Why is it that we always yearn for things that are just out of our reach? You are born with naturally curly hair so the desire for a straight, unfrizzy mane becomes your lifelong mission. You’re blessed with your mother’s petite form, but spend nights dreaming of lean, gazelle-like legs.
How is it that the laws of physics haven’t added the one law that has been proven true time and time again; that is, what we want or like is so far from what the bounty nature has left us with?
On the one hand we can chalk it up to societal styles and pressures. What society deems as acceptable is instilled in us from the time we start crawling around. Our moral natures find a mold in the behavior of those around us, our parents and close family. The foundation is laid but it is tweaked and trussed the more we go out into the world, interact with others, and mature into adulthood.
Yet, I think our desires stem from our innate self as well. Sure, we are corralled into the notion of the “in crowd,” but it comes down to our own free will to decide how we act in certain situations. There is a reason we are the highest order of species on the planet, for the simple fact that we reason, rationalize and think things through.

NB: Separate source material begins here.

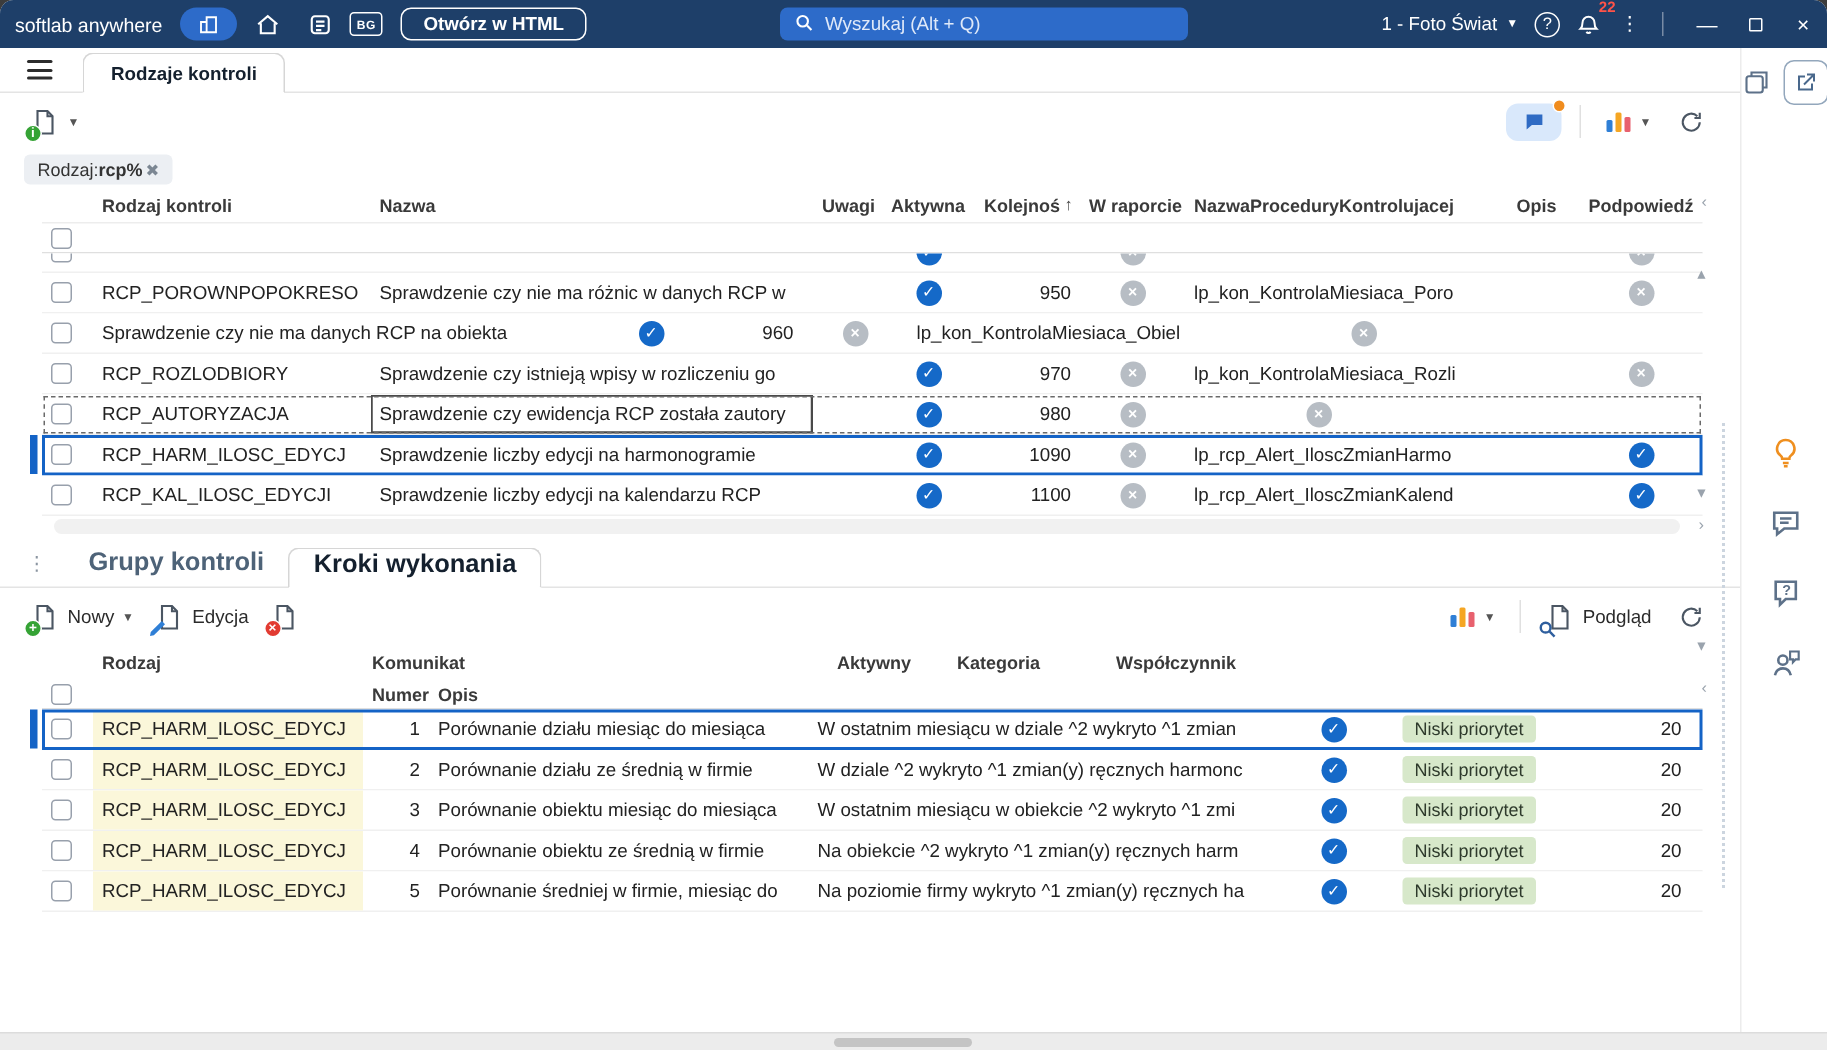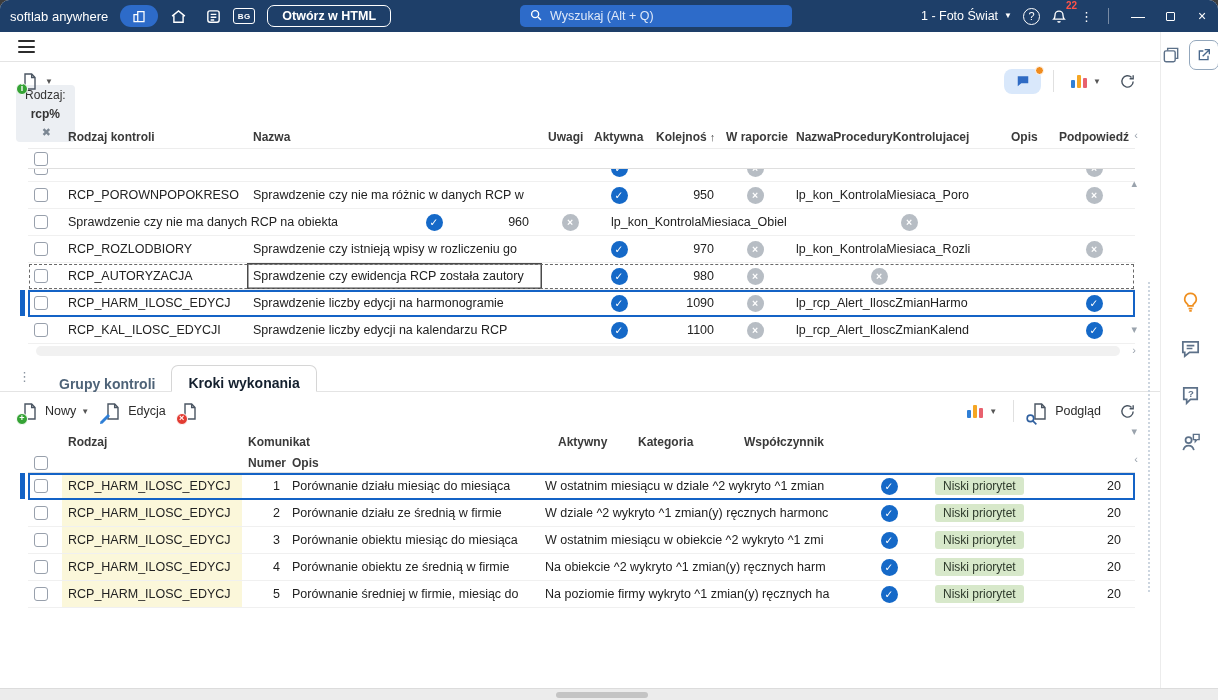"Rodzaje kontroli" div.tab1 { html: none -> <div> <span>Rodzaje kontroli</span> </div> }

Our wants and needs are indeed influenced by what we’ve seen and heard in the world around us, but I like to think we are more evolved that that. In an age where science has found biochemical links between our compassionate moral natures in gene codes, I wonder if there aren’t any genes linked to a person’s infatuations, addictions and passions. Wouldn’t it be peculiar if one’s addiction to eating a cold stick of butter could be explained by a trait coded by specific genes? (Now, now, I only indulged I this habit one very hot summer when I was 6 or 7).